Mich hat es gefreut, dass ihr das Eherne Schwert als Weißen Fleck angeführt habt. Als junger Rollenspieler wollte ich, da ich gerade den Herrn der Ringe gelesen hatte, unbedingt echte Hobbits in Aventurien haben und nicht nur Hügelzwerge die ähnliche Höhlen haben. Die habe ich dann natürlich hinter dem Ehernen Schwert angesiedelt, einfach weil dort noch Platz war. Aus heutiger Sicht ist die Idee für DSA ungewöhnlich und vielleicht hat sie es damals aus diesem Grund nicht über die Planung hinaus geschafft. Im Nachhinein finde ich das aber schade, denn gerade die eigene Fantasie zu benutzen und sich von beliebigen Quellen inspirieren zu lassen gehört zum RPG dazu. Deswegen finde ich es bzgl. Splittermond gut, dass es überhaupt Gegenden gibt, die nicht beschrieben werden.

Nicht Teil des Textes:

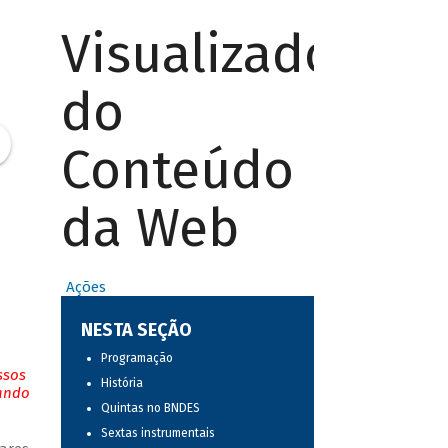
Visualizador
do
Conteúdo
da Web
Ações
NESTA SEÇÃO
Programação
ssos
História
tando
Quintas no BNDES
Sextas instrumentais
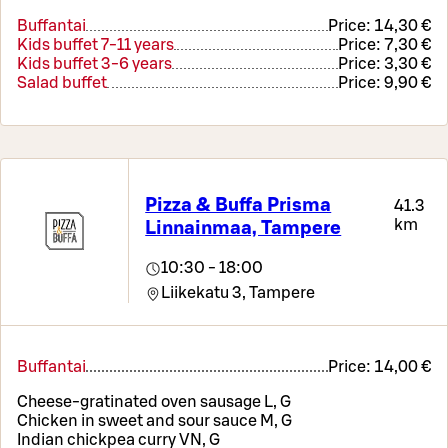
Buffantai
Price:
14,30 €
Kids buffet 7-11 years
Price:
7,30 €
Kids buffet 3-6 years
Price:
3,30 €
Salad buffet
Price:
9,90 €
Pizza & Buffa Prisma
41.3
km
Linnainmaa, Tampere
10:30 - 18:00
Liikekatu 3,
Tampere
Buffantai
Price:
14,00 €
Cheese-gratinated oven sausage L, G
Chicken in sweet and sour sauce M, G
Indian chickpea curry VN, G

Splittermond hat in gewisser Weise auch auf eine andere Art eine Leerstelle gefüllt. Und zwar, indem es ein moderneres eher typisch simulationistisches Fantasy-RPG ist, das manche Dinge einfach besser macht, ohne zu sehr an eine eigene Tradition gebunden zu sein. Es ist von DSA geprägt, aber die Frage, ob man es sich leisten kann z.B. die 3W20 Probe abzuschaffen, weil diese aus stochastischen Gründen schwierig ist, ohne dabei die Spielerschaft zu verprellen, hat sich schlicht nicht gestellt. Das liegt auf der Hand, denn das Spiel hat ja erst eine Edition und keine eigene Tradition, aber gerade dies ist für mich ein Qualitätsmerkmal.
Und bzgl. Splittermond habt ihr als Podcast mit stolzen 180 Folgen auch eine Leerstelle, denn dazu gibt es noch keine Folge, auch wenn es zum Beispiel in dieser 180. oft erwähnt wird. Aber vielleicht kommt ja noch eine 😉
Meine momentanen Lieblingslücken sind die von pbtA (und ähnlichen) Spielen nach dem Motto „play to find out what happens“. Diese Spiele enthalten oft Listen von Vignetten oder Hinweisen, die gerade so viel Inspiration enthalten, dass sie SL und Spielende darin beflügeln, was passieren könnte, aber ohne feste Vorgaben zu liefern. Die Dungeon Starter von Dungeon World, aber auch die Fälle/Threats von Brindlewood Bay oder The Between (alles pbtA) sind ebenso gute Beispiele dafür wie die Szenariengestaltung im Erzählspiel Lovecraftesque. Das lässt genau so viel Leerstellen, dass keine zwei Gruppen dasselbe Abenteuer erleben werden, aber jeweils ähnliche Atmosphäre, Tropes usw.